(WHAT YOU SHOULD DO): Each record must come back unchanged in your answer, stripped of its images.
━━━ SUPPLIED DATA
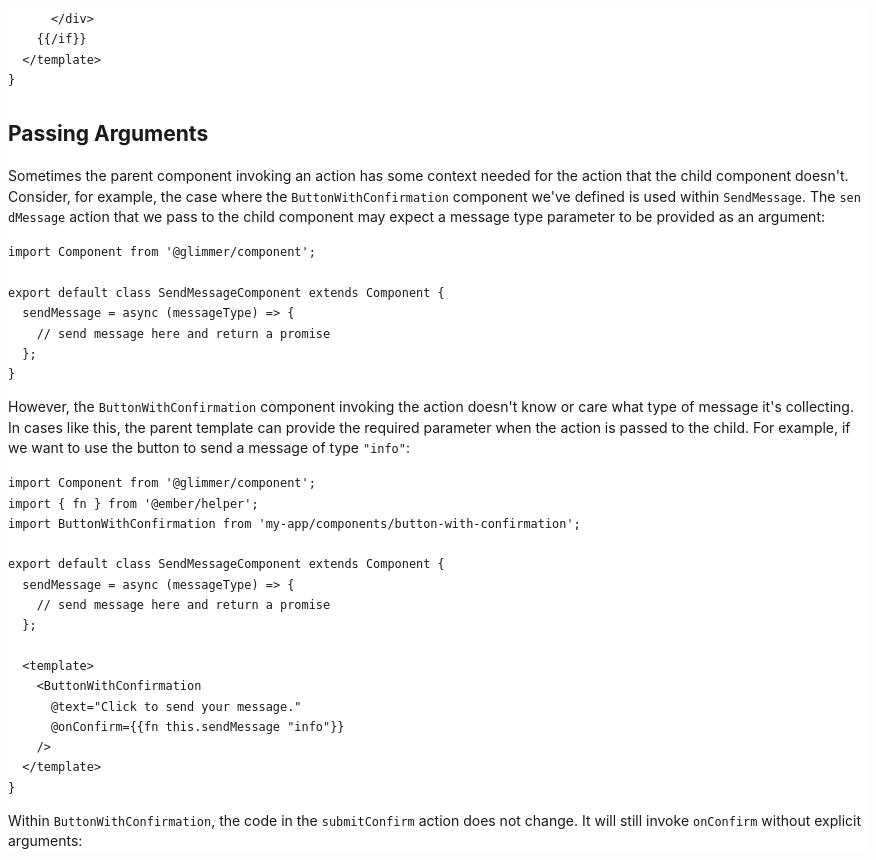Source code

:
 ```gjs {data-filename=app/components/button-with-confirmation.gjs}
      </div>
    {{/if}}
  </template>
}

```

## Passing Arguments

Sometimes the parent component invoking an action has some context needed for
the action that the child component doesn't. Consider, for example, the case
where the `ButtonWithConfirmation` component we've defined is used within
`SendMessage`. The `sendMessage` action that we pass to the child component may
expect a message type parameter to be provided as an argument:

```gjs {data-filename=app/components/send-message.gjs}
import Component from '@glimmer/component';

export default class SendMessageComponent extends Component {
  sendMessage = async (messageType) => {
    // send message here and return a promise
  };
}
```

However, the `ButtonWithConfirmation` component invoking the action doesn't know
or care what type of message it's collecting. In cases like this, the parent
template can provide the required parameter when the action is passed to the
child. For example, if we want to use the button to send a message of type
`"info"`:

```gjs {data-filename=app/components/send-message.gjs}
import Component from '@glimmer/component';
import { fn } from '@ember/helper';
import ButtonWithConfirmation from 'my-app/components/button-with-confirmation';

export default class SendMessageComponent extends Component {
  sendMessage = async (messageType) => {
    // send message here and return a promise
  };

  <template>
    <ButtonWithConfirmation
      @text="Click to send your message."
      @onConfirm={{fn this.sendMessage "info"}}
    />
  </template>
}
```

Within `ButtonWithConfirmation`, the code in the `submitConfirm` action does not
change. It will still invoke `onConfirm` without explicit arguments:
━━━━━━
(WORKED SOLUTION):
Source code

:
 ```gjs {data-filename=app/components/button-with-confirmation.gjs}
      </div>
    {{/if}}
  </template>
}

```

## Passing Arguments

Sometimes the parent component invoking an action has some context needed for
the action that the child component doesn't. Consider, for example, the case
where the `ButtonWithConfirmation` component we've defined is used within
`SendMessage`. The `sendMessage` action that we pass to the child component may
expect a message type parameter to be provided as an argument:

```gjs {data-filename=app/components/send-message.gjs}
import Component from '@glimmer/component';

export default class SendMessageComponent extends Component {
  sendMessage = async (messageType) => {
    // send message here and return a promise
  };
}
```

However, the `ButtonWithConfirmation` component invoking the action doesn't know
or care what type of message it's collecting. In cases like this, the parent
template can provide the required parameter when the action is passed to the
child. For example, if we want to use the button to send a message of type
`"info"`:

```gjs {data-filename=app/components/send-message.gjs}
import Component from '@glimmer/component';
import { fn } from '@ember/helper';
import ButtonWithConfirmation from 'my-app/components/button-with-confirmation';

export default class SendMessageComponent extends Component {
  sendMessage = async (messageType) => {
    // send message here and return a promise
  };

  <template>
    <ButtonWithConfirmation
      @text="Click to send your message."
      @onConfirm={{fn this.sendMessage "info"}}
    />
  </template>
}
```

Within `ButtonWithConfirmation`, the code in the `submitConfirm` action does not
change. It will still invoke `onConfirm` without explicit arguments:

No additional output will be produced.